I puked in a mailbox on the way back from your house.
nothing says happy birthday like half a tampon wrapped in someone else's hair on your shoulder.
shit I'm tired of wearing other peoples clothes to bed
She wrote me a poem titled "Penis Flower" and it wasnt a joke
i'll never see her again. i cant remember her last name. this is like cinderella except prince charming drank too much jameson and couldnt save a phone number properly
11am puke and rally. THIS is what I'm gonna miss about college.
we just drove by a car that was painted for a grad, it said "you done it!" with a confederate flag bumper sticker next to it. i love kentucky
I have no idea. Next thing I know we're all down on one knee saying the pledge of allegiance and then singing I'm Proud to be an American.
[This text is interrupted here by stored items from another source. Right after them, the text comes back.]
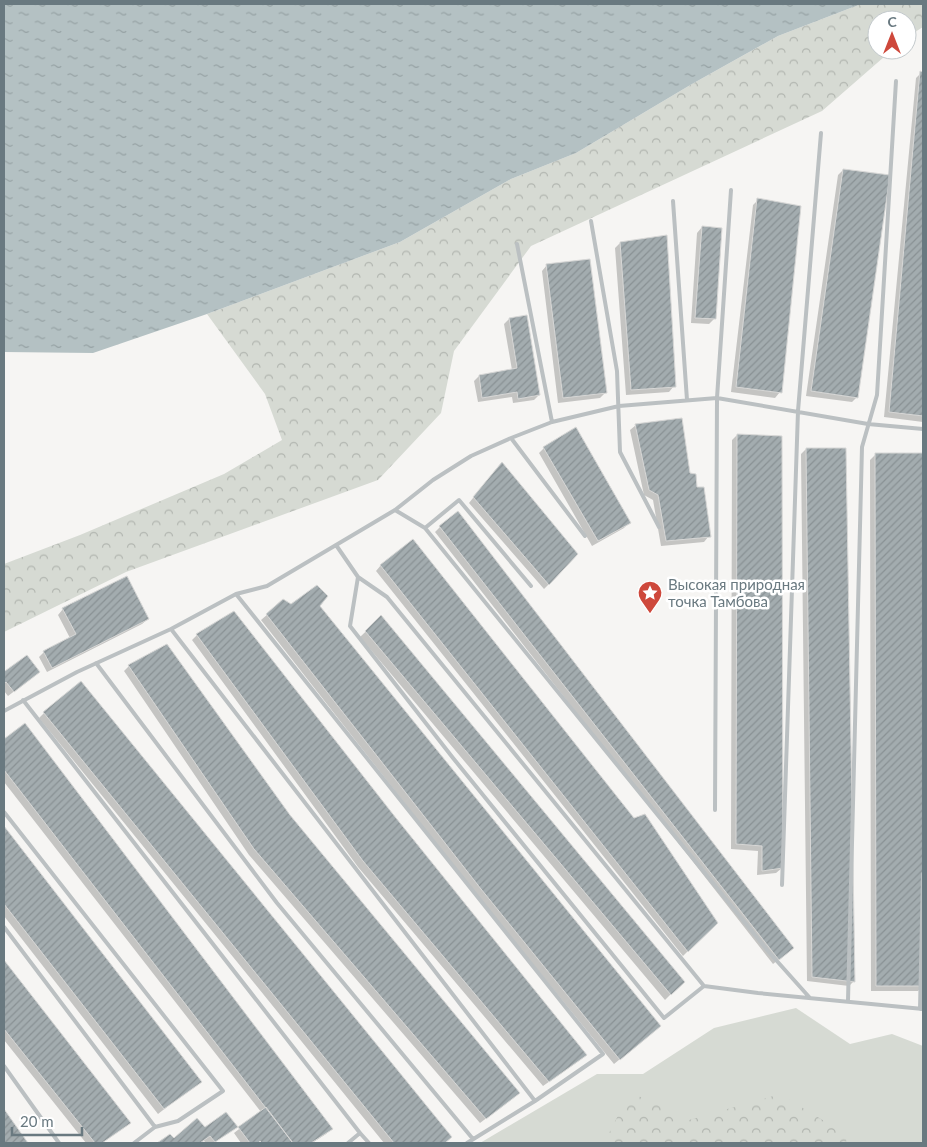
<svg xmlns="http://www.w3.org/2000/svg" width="927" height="1147" font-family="Lato,sans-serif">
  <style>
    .grass { fill: #d6dad3 }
    .forest { fill: url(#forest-crowns) }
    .water { fill: url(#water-ripples) }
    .shadow { fill: #0003 }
    .building { fill: url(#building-hatch); stroke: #d7d7d6 }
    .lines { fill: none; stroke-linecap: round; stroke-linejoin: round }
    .lane { stroke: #bbc0c2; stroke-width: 4 }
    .labels { text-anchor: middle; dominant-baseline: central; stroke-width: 5; stroke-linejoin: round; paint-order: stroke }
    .poi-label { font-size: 15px; fill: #697980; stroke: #fff; text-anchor: start }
  </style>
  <defs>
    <pattern id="forest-crowns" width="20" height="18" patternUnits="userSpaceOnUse" patternTransform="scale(1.25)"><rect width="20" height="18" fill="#d6dad3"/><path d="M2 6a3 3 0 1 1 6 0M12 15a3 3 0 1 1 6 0" fill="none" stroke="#b2b6b0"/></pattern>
    <pattern id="water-ripples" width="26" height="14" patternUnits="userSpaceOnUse" patternTransform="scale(1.25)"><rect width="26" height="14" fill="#b4c1c3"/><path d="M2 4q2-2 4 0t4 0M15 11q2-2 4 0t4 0" fill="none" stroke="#96a2a4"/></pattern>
    <pattern id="building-hatch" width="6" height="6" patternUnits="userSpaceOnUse" patternTransform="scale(1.25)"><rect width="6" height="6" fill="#a3acaf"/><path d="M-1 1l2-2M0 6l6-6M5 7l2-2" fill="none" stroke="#899194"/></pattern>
  </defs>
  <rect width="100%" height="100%" fill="#f6f5f3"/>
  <path class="grass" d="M796 1008 850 1044 892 1034 923 1046V1143H480L597 1074H643L714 1028Z"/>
  <path class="forest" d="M861 4H923V27L907 37V20H877V50H892L822 111 531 246 454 351 441 413 378 480 126 572 4 632V564L80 535 224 474 282 440 265 394 207 314 400 242 511 179 576 153 692 84 778 36Z
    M630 1092 689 1120 780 1094 847 1135 846 1143H604Z"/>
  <path class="water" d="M4 4H861L778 36 692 84 576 153 511 179 400 242 207 314 93 353 4 352Z"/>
  <path class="shadow" d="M921 73H923V422L884 417 916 78Z
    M843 170 857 397 852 402 806 396 838 175Z
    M758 200 780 392 775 398 731 392 753 205Z
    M702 227 714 319 709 324 691 323 697 233Z
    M620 243 674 386 669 392 626 395 615 248Z
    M547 265 605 393 600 398 558 403 542 271Z
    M509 319 539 395 534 400 513 403 512 397 478 402 474 381 479 376 512 370 504 324Z
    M636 425 689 474 696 488 709 536 704 542 661 546 653 500 644 495 630 430Z
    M737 435 782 868 776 873 757 875 758 851 731 849 732 440Z
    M544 448 629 522 624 528 592 546 539 453Z
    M806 449 854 981 849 986 807 981 801 454Z
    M875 455 923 985 918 991H871L870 460Z
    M497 468 549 584 544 589 469 503Z
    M440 527 793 948 787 953 773 964 435 532Z
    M381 565 716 923 683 956 376 571Z
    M283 601 291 606H318L654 1031 614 1064 476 894 261 620Z
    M63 609 148 619 142 624 47 672 39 657 44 652 70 638 58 615Z
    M381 617 683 982 665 1000 360 637Z
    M197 635 396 818 586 1055 580 1060 543 1086 358 867 192 640Z
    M129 666 289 816 513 1098 480 1123 249 855 124 671Z
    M4 672 5 673 33 677 8 696 4 691Z
    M44 713 450 1137 444 1143H384L39 718Z
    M25 725 331 1128 326 1134 312 1143H241L234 1133 261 1112 4 782V741Z
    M4 828 200 1081 158 1114 4 916Z
    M4 962 129 1123 102 1143H86L4 1040Z
    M4 1111 27 1143H4Z
    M236 1127 214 1143H206L204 1141 201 1143H160L170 1136 174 1140Z"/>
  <path class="building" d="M920 71 923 72V416L889 412Z
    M843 169 890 175 858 398 811 391Z
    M757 198 801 206 782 393 736 387Z
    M702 226 722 228 716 319 695 318Z
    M667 235 676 387 631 390 620 242Z
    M590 259 607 393 563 398 546 264Z
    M527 315 540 395 518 399 517 392 482 398 479 375 517 368 509 318Z
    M682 418 690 473 696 474 697 487H704L711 537 666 541 658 495 649 490 635 424Z
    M576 427 631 523 598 541 543 447Z
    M737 434 782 436 783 868 762 871V846L736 844Z
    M806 448H846L855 982 812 977Z
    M875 453H923V986H876Z
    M502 462 578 554 549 585 473 497Z
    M458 511 794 948 779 960 439 526Z
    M413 539 634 818 645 814 718 923 688 952 380 565Z
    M127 576 149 619 52 668 43 651 76 634 62 608Z
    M317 585 328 596 320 606 661 1026 620 1060 481 889 266 614 283 599 291 604Z
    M234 611 396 818 587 1055 549 1082 363 861 196 634Z
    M381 615 685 982 671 995 365 631Z
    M167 644 290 815 520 1093 486 1119 254 849 128 665Z
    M27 655 40 672 14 692 6 682 4 684V670L5 671Z
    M81 681 452 1137 445 1143H394L43 712Z
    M25 723 333 1129 311 1143H293L4 770V739Z
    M4 826 202 1082 164 1109 4 904Z
    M4 960 131 1123 102 1143H95L4 1029Z
    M266 1107 292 1142 290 1143H262L260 1141 258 1143H250L238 1127Z
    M4 1109 28 1143H4Z
    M226 1112 238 1127 215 1142 210 1136 200 1143H157L170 1134 174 1138 197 1118 205 1127Z"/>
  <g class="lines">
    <path class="lane" d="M673 201 687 400
      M591 221 617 371 620 452 659 527
      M517 244 552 422
      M511 438 585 536
      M395 510 425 528 768 951 810 998
      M425 528 459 500 531 586
      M336 545 358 577 387 597 704 986 758 993 923 1009
      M358 577 350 626 453 758 664 1018 704 986
      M236 594 603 1054 535 1101 467 1143
      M171 629 535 1101
      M96 663 277 903 473 1139
      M23 700 360 1133 348 1143
      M4 711 77 672 171 629 236 594 267 586 395 510 433 480 471 456 511 438 552 422 619 406 717 398 868 424 923 429
      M715 810 717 398 731 190
      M4 812 223 1091 178 1121 155 1127 134 1143
      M782 885 798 411 821 133
      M4 927 155 1127
      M848 1001 862 447 877 395 896 81
      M920 1009 923 874
      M4 1066 59 1143
      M360 1133 369 1143"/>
  </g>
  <defs>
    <symbol id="sight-pin" viewBox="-11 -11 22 30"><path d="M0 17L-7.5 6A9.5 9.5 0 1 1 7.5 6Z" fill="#ce483b" stroke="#fff"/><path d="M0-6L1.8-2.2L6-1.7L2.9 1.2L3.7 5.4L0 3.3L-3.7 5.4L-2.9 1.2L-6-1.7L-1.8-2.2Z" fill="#fff"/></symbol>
  </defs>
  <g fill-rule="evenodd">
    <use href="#sight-pin" x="636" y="579" width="28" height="38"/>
  </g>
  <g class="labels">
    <g class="poi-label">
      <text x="668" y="584">Высокая природная<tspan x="668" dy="17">точка Тамбова</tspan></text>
    </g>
  </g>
  <rect width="927" height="1147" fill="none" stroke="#697980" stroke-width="10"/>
  <g transform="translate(892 35)"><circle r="24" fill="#ffffff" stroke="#c3c9cc"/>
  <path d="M0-4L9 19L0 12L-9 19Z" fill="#ce483b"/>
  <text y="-8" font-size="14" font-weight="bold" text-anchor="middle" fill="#697980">С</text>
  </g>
  <path d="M12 1127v8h70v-8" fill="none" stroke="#697980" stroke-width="2.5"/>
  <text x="20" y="1127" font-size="15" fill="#697980" stroke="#ffffff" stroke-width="4" paint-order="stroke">20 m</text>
</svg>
Then Trevor ate pizza off the sidewalk.
It was also my first failed attempt at shower sex.
We're playing a drinking game to 'how to train your dragon'. has it really come to this?
im just gonna lie here and collect money in this whoppers bag while sprawled out on this bench and explain that its to buy weed for my hangover
At one point, you closed your eyes and asked me which 'six flags' we were at
Everything is just really out of control. I hear puking from three different parts of the house. Roger has black eye from being punched. Kaiser tried shaving his head, but somehow burned himself. Music is bumping, but everyone is either puking and calling out for help or blacked the fuck out.
The cleaning lady has moved my vibrator twice now so I would say I'm pretty ready to move out.
Nah leave him alone, he is at the strip club with his mom.